The short version is this: When Cash Money came through Chicago on tour near the turn of the century, some local heads put Baby on to Halsted, who at the time had one of the city’s most buzzed-about mixtapes. The New Orleans mogul extends an offer to sign West and his roster of artists, including Halsted and his younger sister, to Cash Money, to form the parent company’s Midwest arm. Kanye balked, feeling that Cash Money was “too street” and that he would fit better at Roc-A-Fella, but encouraged Mikkey to take the solo deal, under the assumption that the mixtape (and with it, a grip of Kanye’s beats) would form the basis of his debut album. Halsted signed, but when he arrived in Louisiana, Birdman pulled a bait-and-switch, claiming he didn’t want to clear Kanye’s samples and that the whole album would have to be re-made.

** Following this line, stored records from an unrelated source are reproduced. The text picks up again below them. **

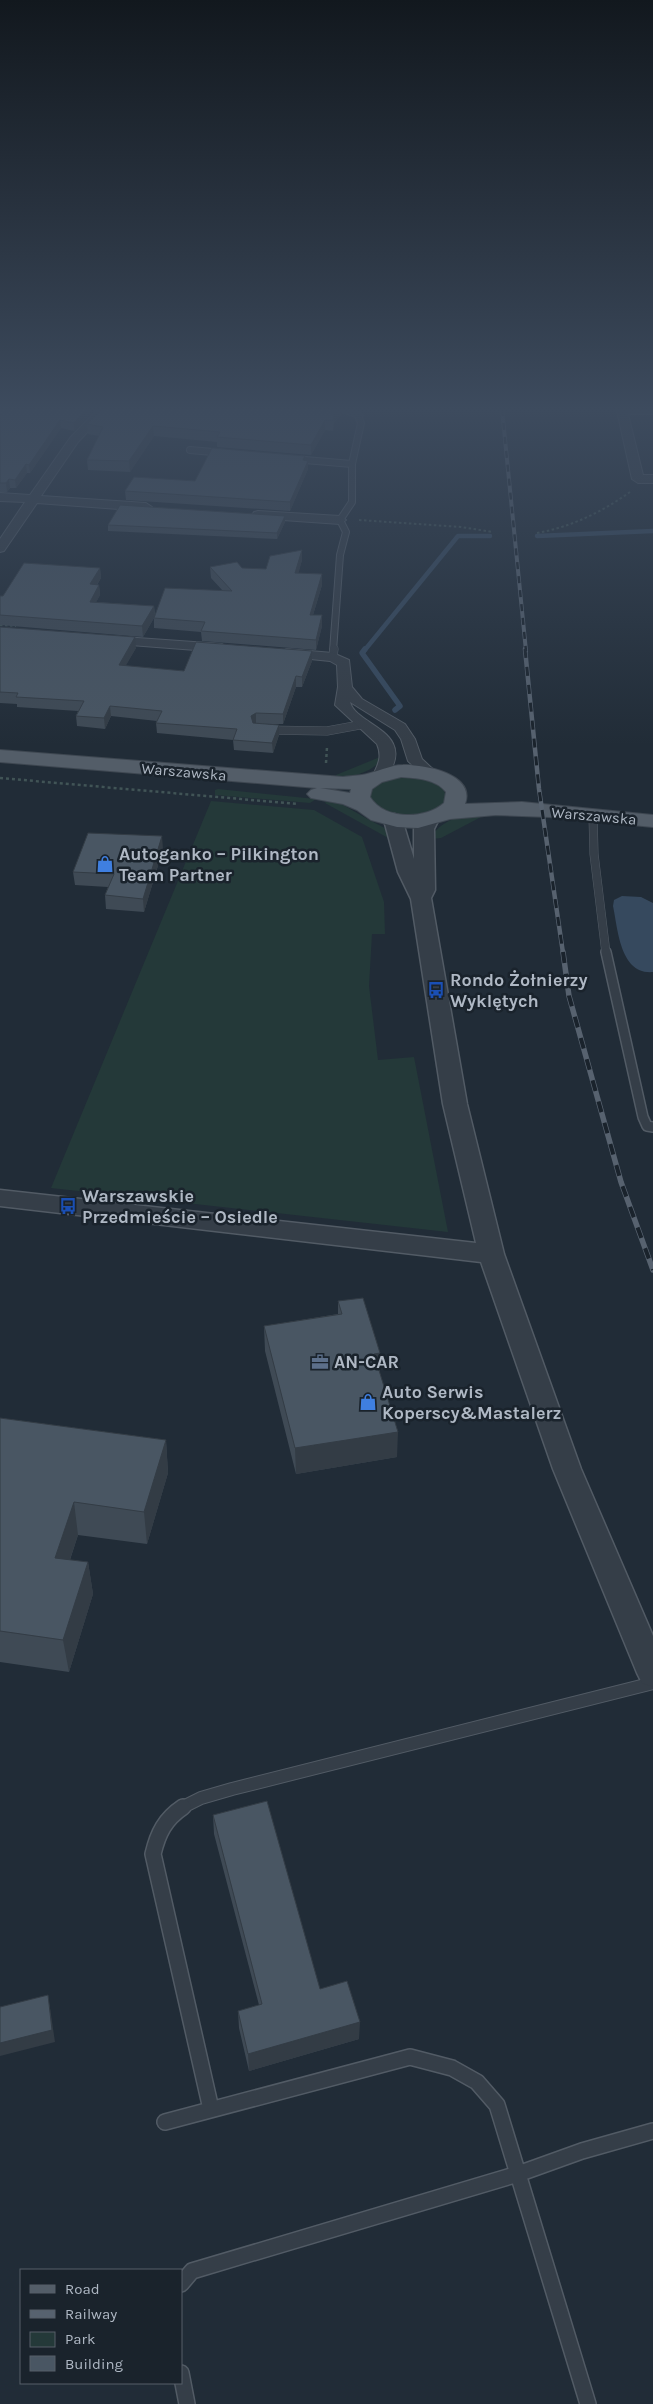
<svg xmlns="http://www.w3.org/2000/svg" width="653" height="2404" font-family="Karla,sans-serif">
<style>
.green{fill:#243939}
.water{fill:#36495e}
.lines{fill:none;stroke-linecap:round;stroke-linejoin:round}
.stream-far1{stroke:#36495e;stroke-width:4.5}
.stream{stroke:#36495e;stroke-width:5.5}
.service-far4-casing{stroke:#525b65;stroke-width:8}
.service-far3-casing{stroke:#525b65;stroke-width:9}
.service-far2-casing{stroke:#525b65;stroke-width:12}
.service-far1-casing{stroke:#525b65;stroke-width:14}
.service-casing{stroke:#525b65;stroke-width:18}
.minor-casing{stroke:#525b65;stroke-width:2}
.tertiary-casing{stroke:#525b65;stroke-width:3}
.primary-casing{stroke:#3e4751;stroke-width:2}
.path-far1{stroke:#415456;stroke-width:2;stroke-dasharray:2.5 2.5;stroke-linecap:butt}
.path{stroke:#415456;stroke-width:2.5;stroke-dasharray:3 3;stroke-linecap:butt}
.service-far4{stroke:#353e48;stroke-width:6}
.service-far3{stroke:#353e48;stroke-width:8}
.service-far2{stroke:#353e48;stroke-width:9}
.service-far1{stroke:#353e48;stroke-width:12}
.service{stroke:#353e48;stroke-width:15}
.minor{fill:#353e48;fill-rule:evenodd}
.tertiary{fill:#353e48;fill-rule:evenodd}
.primary{fill:#535d68;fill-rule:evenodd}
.rail-far2-casing{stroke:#57626f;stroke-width:4}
.rail-far1-casing{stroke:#57626f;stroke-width:4.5}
.rail-casing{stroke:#57626f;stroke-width:5.5}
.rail-far2{stroke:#1a232c;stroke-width:2.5;stroke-dasharray:7;stroke-linecap:butt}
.rail-far1{stroke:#1a232c;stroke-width:3;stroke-dasharray:9;stroke-linecap:butt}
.rail{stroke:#1a232c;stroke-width:4;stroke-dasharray:11;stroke-linecap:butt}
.wall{fill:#3f4a55}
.shaded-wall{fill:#333c45}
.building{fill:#495663;stroke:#333c45}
.labels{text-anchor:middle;stroke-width:5;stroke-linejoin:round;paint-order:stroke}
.far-street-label{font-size:15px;fill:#afb8c4;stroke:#1a232c}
.poi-label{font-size:18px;font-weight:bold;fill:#afb8c4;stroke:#1a232c;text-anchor:start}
</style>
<rect width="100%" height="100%" fill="#212c37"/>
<path class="green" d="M380 757V762C367 774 351 777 335 778L336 775Z
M395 776C411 777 450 776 445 801 436 816 407 820 391 814 384 812 376 806 370 802L369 791 378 782Z
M218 789 316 799 310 803 215 795V790Z
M327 800C344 803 349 809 364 817 372 822 381 825 389 831L390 839 325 803Z
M211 801 314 810 362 837 384 902 385 934H372L369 986 378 1060 414 1057 448 1232 51 1188Z
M482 812 481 817 441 838 431 839C438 820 464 815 482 812Z"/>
<path class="water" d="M622 896 641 897 653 903V972C620 975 618 929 613 906L614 900Z"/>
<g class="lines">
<path class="stream-far1" d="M537 536 653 531
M364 651 458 536H490"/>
<path class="stream" d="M365 649 362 653 400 706 395 710"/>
<g class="service-far4-casing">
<path id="service-far4" d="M190 450 224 453
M293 459 352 464
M333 651 340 555 346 532 340 520 352 502V464L361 423 358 415"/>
</g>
<g class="service-far3-casing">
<path id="service-far3" d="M333 657 334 649
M265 730 327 731 365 724
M593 815 594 854 606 953"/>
</g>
<g class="service-far2-casing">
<path id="service-far2" d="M606 952 643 1117 647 1126 653 1127"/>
</g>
<g class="service-far1-casing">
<path id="service-far1" d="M181 1808 201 1798 232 1789 653 1683"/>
</g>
<g class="service-casing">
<path id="service" d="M183 1807C165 1819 158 1833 153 1854L211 2109
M165 2122 410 2057 452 2068 477 2082 497 2105 588 2404
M181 2284 192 2271 518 2174 582 2151 653 2131
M181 2373 187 2404"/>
</g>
<g class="minor-casing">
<path id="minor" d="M98 409H109L78 442 41 496 146 503 152 507 146 511 37 503 4 551 0 552V539L25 502 0 501V493L30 495 70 438Z
M339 409H353L363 415 358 418 340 411Z
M618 409H653V414H628L643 475H653V483H638L632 479 617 411Z
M258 511 340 516 346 520 340 524 254 518 252 515 254 512Z
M109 636 222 644 229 648 222 652 104 643 102 640Z
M286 649 333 653 349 660 352 687 362 699 405 724 415 739 422 759 438 774 435 777H425L408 761 401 739 395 730 350 702C356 726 419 731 386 778H376L373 775C379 763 382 756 377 744L335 705 338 687 337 665 330 661 281 656 279 653Z"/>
</g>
<g class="tertiary-casing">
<path id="tertiary" d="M429 813 436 815 439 819 434 829 435 890 431 898 467 1104 504 1254 581 1469 653 1636V1687L642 1683 637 1673 553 1469 481 1262 0 1206V1190L476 1243 443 1104 411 899 398 872 384 820 387 816 394 814 401 816 414 859V829L422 815Z"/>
</g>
<g class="primary-casing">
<path id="primary" d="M0 750 343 777C349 776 356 776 362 775 375 773 389 765 403 765 424 764 476 774 465 804L522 802 653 815V827L549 817 496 815 450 819 418 828 397 827 371 820 357 810 343 804 311 798 307 794 311 790 317 788 0 762ZM401 777C416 778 436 779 446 792L444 803C425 820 384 820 370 797L372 789 382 782ZM320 788 351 789 350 793Z"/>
</g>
<path class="path-far1" d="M359 520 461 527 493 532
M537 533C571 527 602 512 630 492
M0 625 16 626"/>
<path class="path" d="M326 763 327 747
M0 778 298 804"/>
<use href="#service-far4" class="service-far4"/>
<use href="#service-far3" class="service-far3"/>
<use href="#service-far2" class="service-far2"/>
<use href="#service-far1" class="service-far1"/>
<use href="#service" class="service"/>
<use href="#minor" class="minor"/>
<use href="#tertiary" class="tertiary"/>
<use href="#primary" class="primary"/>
<g class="rail-far2-casing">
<path id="rail-far2" d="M502 409 526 651"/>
</g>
<g class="rail-far1-casing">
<path id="rail-far1" d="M525 649 539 789 563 953"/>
</g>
<g class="rail-casing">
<path id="rail" d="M563 952 569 996 621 1182 653 1270"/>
</g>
<use href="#rail-far2" class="rail-far2"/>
<use href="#rail-far1" class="rail-far1"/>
<use href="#rail" class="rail"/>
</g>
<path class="wall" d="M0 409 91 414 74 431 61 428 30 473H27L16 488H10L7 492H0Z
M102 409H341V414L334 423 333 431 325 430 311 455 217 447V442L154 436 130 472 88 470 87 460 99 436 88 434 87 424Z
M308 461V469L290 511 126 500 125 491 195 481Z
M285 516V522L277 539 108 531V525Z
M302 560 298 573 322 574V585L313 615H322V626L316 650 202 641 201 632 154 628V618L143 637 0 625V596H3L100 568 101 578 97 585H99L100 595 96 602 154 606 155 614 223 591 211 578 210 567 266 569Z
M0 627 136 648 125 666 184 671 312 651V661L302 687H296L283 724H256L279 725V735L273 753 234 750 233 740 157 733 156 723 157 721 111 716 105 729 77 726 76 716 78 711 17 707V704L0 703Z
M163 849 144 912 106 909 105 895 108 887 75 885 73 872Z
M338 1301 380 1353V1373L397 1457 296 1474 265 1351 264 1326 338 1314Z
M0 1418 166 1440 168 1473 147 1544 78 1535 70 1560 88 1562 93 1594 69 1672 0 1662Z
M213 1815 320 1989 359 2039 249 2071 239 2028 238 2011 259 2005 214 1834Z"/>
<path class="shaded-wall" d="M87 409H90L91 414 74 431V423Z
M337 409H341V414L334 423 333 431 334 413Z
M60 420 61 428 30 473 29 465Z
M325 420V430L311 455V445Z
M153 426 154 436 130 472 129 461Z
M308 461V469L290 511V502Z
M26 464 27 473 16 488 15 480Z
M9 479 10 488 7 492 6 483Z
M285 516V522L277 539V533Z
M302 550V560L296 583 295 573Z
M100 568 101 578 91 594 90 584Z
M322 574V585L310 625V615Z
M99 585 100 595 91 612 90 602Z
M154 606 155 616 143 637 142 626Z
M322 615V626L316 650V640Z
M135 637 136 648 120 676 119 665Z
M312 651V661L302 687V677Z
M296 676V687L283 724V714Z
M110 706 111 716 105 729 104 718Z
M256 713V723L251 726V716Z
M279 725V735L273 753 272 743Z
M162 836 163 849 144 912 143 899Z
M380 1353 379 1378 374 1354Z
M398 1432 397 1457 296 1474 295 1448Z
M166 1440 168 1473 147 1544 144 1512Z
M74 1502 78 1535 60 1589 55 1558Z
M88 1562 93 1594 69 1672 63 1640Z
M48 1995 50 2008 55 2042 0 2056V2043Z
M360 2022 359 2039 249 2071 248 2054Z"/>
<path class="building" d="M0 409H87L74 423 60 420 29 465 26 464 15 480 9 479 6 483H0Z
M102 409H337L334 413 333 421 325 420 311 445 217 437 220 432 153 426 129 461 87 460 103 427 87 424Z
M212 448 305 456 303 460 308 461 290 502 125 491 134 477 195 481Z
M120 505 285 516 277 533 108 525Z
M302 550 295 573 322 574 310 615H322L316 640 201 631 205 622 154 618 165 588 232 591 210 567 237 562 242 568 266 569 270 556Z
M24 563 100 568 90 584 99 585 90 602 154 606 142 626 0 615V596H3Z
M0 627 135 637 119 665 184 671 196 642 312 651 302 677 296 676 283 714 256 713 251 716 253 723 279 725 272 743 233 740 237 729 156 723 162 711 110 706 104 718 76 716 84 701 16 697 18 693 0 692Z
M88 833 162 836 143 899 105 895 114 874 73 872Z
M363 1298 380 1353 374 1354 398 1432 295 1448 264 1326 342 1314 338 1301Z
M0 1418 166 1440 144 1512 74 1502 55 1558 88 1562 63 1640 0 1631Z
M267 1801 320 1989 347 1981 360 2022 248 2054 238 2011 262 2004 213 1815Z
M48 1995 52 2030 0 2043V2007Z"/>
<linearGradient id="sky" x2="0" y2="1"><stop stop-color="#12181e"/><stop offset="0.55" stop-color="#3d4b5e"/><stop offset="1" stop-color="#3d4b5e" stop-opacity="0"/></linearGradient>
<rect width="653" height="745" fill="url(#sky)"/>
<defs>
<g id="shop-bare" transform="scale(1.35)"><path d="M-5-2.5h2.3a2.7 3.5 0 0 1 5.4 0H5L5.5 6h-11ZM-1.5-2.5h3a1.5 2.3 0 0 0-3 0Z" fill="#3f7fe0" stroke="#1a232c" stroke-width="2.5" paint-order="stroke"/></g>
<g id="bus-bare" transform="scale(1.35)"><path d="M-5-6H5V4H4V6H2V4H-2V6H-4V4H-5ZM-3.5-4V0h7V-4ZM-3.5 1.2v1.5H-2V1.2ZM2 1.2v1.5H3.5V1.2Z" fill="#1a4fb4" stroke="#1a232c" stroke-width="2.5" paint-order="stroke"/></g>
<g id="office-bare" transform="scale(1.35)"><path d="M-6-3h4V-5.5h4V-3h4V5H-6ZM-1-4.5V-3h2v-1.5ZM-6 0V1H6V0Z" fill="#5c6f8a" stroke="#1a232c" stroke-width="2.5" paint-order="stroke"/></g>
</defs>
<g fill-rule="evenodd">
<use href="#shop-bare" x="105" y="864"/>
<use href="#bus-bare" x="436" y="990"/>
<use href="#bus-bare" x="68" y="1206"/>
<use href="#office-bare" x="320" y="1362"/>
<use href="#shop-bare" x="368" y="1402"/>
</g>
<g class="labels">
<g class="far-street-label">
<text transform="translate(184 772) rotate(5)" y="5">Warszawska</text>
<text transform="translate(594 816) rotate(5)" y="5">Warszawska</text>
</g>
<g class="poi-label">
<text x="119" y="860">Autoganko – Pilkington<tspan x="119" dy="21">Team Partner</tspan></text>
<text x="450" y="986">Rondo Żołnierzy<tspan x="450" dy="21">Wyklętych</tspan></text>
<text x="82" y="1202">Warszawskie<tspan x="82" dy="21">Przedmieście – Osiedle</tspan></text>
<text x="334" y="1368">AN-CAR</text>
<text x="382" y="1398">Auto Serwis<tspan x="382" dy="21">Koperscy&amp;Mastalerz</tspan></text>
</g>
</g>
<rect x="20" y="2269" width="162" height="115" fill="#1a232c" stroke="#565f69"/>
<rect x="30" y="2285" width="25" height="8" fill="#535d68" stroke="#565f69"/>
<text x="65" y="2294" font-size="15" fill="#afb8c4">Road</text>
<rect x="30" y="2310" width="25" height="8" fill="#57626f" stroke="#565f69"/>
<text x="65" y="2319" font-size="15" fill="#afb8c4">Railway</text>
<rect x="30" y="2332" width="25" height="15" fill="#243939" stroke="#565f69"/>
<text x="65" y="2344" font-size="15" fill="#afb8c4">Park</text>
<rect x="30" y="2356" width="25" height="15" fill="#495663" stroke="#565f69"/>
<text x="65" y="2369" font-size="15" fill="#afb8c4">Building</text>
</svg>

According to Halsted’s account, he threatened to quit on the spot, out of loyalty to West–who stood to make money on the beats he had produced for Mikkey on spec. Baby eventually relented (sort of), flying in West to track out a half-dozen beats. In any event, the ordeal was summed up in less-than-specific terms on “Last Call“: “One of my homies that was one of my artists, he got signed. But it was supposed to really go through my production company, but he ended up going straight with the company. So like, I’m just straight holding the phone, getting the bad news that dude was trying to leave my company.”